Criss thought of the two dachshunds she had at home. She checked and the dogs were fine.
“I was in a panic,” she recalled. “I was just distraught.”
The police were contacted. Even the Galveston police chief arrived at the crime scene, Criss said. A veterinarian determined that the cat had been killed by a person. Forensic tests found no DNA under the claws. There was no evidence linking Durst to the incident.
“They thought I was paranoid and crazy, that I was overreacting,” Criss said.
Galveston Det. Rick McCullor said he was part of the investigation but declined to comment further.
In an email to the Bonnie Quiroga, head of the Galveston Office of Justice Administration, Criss talked about getting blinds for her windows and cameras for the courthouse. She recommended getting the door locks fixed. CNN obtained a copy of the email.
“His message is he knows where I live (and) this is what he is capable of,” she wrote.
Criss said she thought about evidence at the murder trial. The medical examiner testified that the person who dismembered Black knew exactly what tools to cut through muscle and bone.
Then the judge started receiving instant messages from unknown senders. One said, “Did you like your package?”
Criss contacted the FBI, which, she said, for nine months had cameras set up around her home. Criss said agents determined the message was sent from London. They found no link to Durst.
The agent involved in the case did not return requests for comment.
Criss started carrying a gun. Her parents always reminded her to keep her doors locked.
“There was a period of time after that where I not only did carry a gun, I had guns and weapons hidden throughout my home,” she said. “What if he breaks in and the gun is at the other end of the house? People did think I was crazy.”
She hid the butcher knives in her breadbox.
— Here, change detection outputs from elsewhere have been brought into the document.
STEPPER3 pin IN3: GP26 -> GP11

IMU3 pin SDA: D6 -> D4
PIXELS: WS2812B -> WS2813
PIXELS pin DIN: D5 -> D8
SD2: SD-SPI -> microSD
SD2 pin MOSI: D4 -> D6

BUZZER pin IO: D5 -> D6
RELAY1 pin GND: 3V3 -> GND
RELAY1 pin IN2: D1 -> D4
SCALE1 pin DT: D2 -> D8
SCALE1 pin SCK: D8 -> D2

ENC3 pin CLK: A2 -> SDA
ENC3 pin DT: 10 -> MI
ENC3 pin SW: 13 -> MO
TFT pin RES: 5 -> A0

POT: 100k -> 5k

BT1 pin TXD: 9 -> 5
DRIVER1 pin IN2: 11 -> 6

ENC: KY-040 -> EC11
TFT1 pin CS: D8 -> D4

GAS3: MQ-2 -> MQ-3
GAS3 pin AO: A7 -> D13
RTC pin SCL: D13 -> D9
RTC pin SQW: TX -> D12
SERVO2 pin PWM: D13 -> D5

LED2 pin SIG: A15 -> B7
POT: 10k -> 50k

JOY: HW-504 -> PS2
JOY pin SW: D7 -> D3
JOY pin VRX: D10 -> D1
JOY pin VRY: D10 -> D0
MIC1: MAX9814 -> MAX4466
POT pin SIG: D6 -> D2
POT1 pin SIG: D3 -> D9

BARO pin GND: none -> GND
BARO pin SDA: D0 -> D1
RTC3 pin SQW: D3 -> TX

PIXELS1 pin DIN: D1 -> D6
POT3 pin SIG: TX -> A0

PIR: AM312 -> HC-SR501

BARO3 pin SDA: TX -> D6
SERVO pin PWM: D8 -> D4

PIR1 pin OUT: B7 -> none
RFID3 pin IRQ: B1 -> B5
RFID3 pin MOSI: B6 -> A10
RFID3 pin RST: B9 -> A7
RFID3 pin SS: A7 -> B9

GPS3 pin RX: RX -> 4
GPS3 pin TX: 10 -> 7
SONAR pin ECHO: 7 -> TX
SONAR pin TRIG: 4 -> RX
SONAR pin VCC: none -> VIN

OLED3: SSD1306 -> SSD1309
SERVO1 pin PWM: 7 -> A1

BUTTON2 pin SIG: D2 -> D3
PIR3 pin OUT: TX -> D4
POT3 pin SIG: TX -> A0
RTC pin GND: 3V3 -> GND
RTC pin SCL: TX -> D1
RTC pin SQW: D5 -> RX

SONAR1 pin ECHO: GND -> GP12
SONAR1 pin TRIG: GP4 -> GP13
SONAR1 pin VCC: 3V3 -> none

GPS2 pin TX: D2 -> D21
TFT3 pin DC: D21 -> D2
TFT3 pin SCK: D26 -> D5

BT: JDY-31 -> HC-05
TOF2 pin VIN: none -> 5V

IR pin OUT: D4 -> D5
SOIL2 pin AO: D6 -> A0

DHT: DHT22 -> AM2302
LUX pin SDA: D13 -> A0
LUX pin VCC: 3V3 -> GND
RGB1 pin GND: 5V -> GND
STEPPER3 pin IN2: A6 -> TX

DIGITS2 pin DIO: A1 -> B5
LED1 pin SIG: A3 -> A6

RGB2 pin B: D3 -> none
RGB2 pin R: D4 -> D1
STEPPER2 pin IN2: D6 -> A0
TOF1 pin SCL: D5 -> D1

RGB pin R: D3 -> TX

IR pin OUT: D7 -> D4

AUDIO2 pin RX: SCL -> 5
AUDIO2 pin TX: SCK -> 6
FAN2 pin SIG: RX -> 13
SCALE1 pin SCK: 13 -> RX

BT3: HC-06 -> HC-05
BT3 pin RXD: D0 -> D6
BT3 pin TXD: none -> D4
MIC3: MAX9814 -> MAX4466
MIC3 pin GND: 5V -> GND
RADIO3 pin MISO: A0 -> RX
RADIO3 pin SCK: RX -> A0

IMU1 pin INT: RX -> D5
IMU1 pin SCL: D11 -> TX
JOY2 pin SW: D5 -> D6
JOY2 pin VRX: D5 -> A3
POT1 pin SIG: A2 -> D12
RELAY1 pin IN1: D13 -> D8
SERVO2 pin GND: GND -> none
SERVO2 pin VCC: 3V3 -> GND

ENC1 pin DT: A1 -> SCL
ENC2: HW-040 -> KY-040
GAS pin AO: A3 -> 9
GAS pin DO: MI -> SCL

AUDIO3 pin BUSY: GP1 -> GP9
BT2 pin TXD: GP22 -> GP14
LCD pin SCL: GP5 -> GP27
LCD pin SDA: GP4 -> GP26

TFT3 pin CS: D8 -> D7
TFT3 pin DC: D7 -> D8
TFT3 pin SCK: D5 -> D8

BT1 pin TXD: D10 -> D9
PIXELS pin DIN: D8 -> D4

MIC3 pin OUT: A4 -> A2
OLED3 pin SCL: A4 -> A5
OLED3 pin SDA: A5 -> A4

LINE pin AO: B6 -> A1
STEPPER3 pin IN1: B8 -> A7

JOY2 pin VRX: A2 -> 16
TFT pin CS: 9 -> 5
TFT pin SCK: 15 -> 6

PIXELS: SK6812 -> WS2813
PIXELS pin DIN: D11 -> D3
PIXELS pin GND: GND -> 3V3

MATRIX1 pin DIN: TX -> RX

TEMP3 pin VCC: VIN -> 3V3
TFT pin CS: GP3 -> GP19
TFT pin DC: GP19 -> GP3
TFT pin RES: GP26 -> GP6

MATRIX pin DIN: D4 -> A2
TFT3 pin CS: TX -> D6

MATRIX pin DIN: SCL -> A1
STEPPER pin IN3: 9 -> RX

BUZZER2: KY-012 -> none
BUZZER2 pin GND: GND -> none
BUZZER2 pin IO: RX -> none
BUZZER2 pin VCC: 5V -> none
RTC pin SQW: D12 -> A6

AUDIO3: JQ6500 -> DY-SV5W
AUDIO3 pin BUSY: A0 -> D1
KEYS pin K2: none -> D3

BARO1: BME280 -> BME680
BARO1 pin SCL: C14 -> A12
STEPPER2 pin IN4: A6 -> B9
“If something happen, I’d know where they were,” she said. “I lived like that. I believe that somebody really bad came to my home to send a message to me.”
Criss’ obsession with the Durst case is such that she has been working on a book she wants to title “Descent into Madness.” The end keeps changing.
“Every time you think you’ve reached the highest level of weirdness, we go again,” Criss said.
She knows more than she needs to know about Durst and his peculiarities: How he used to prepare for court sessions in the holding cell doing naked jumping jacks. How whenever he is arrested, officers find guns, drugs and stacks of Metamucil. She learned the reason for the last item from listening to 32 hours of Durst’s recorded jailhouse phone calls.
“This man, his day, every day of his life is defined as a success or not a success by how going and doing No. 2 went,” she said. “That was a part of the conversations with him… It had to happen at a certain time of day or his whole day was shot. The court staff used to joke that rearranging the court schedule was going to upset Bob’s schedule.”
A few years back, while Criss was campaigning for re-election and working the polls, a man approached her. Criss said it was a juror from the Durst trial, a man who had befriended the defendant, visited him in jail and dined with him at times. He must have seen a media report about the severed cat head.
“It seemed like he’s inappropriately happy to be asking me this question — ‘Hey, did anything ever happen about that cat head at your house?'” Criss recalled.
“I’m thinking to myself: You son of a bitch,” she added. “I lied. I know the police weren’t doing anything about it. I said, ‘Oh yes, the police think they know who did. His demeanor changed and he couldn’t get away fast enough.”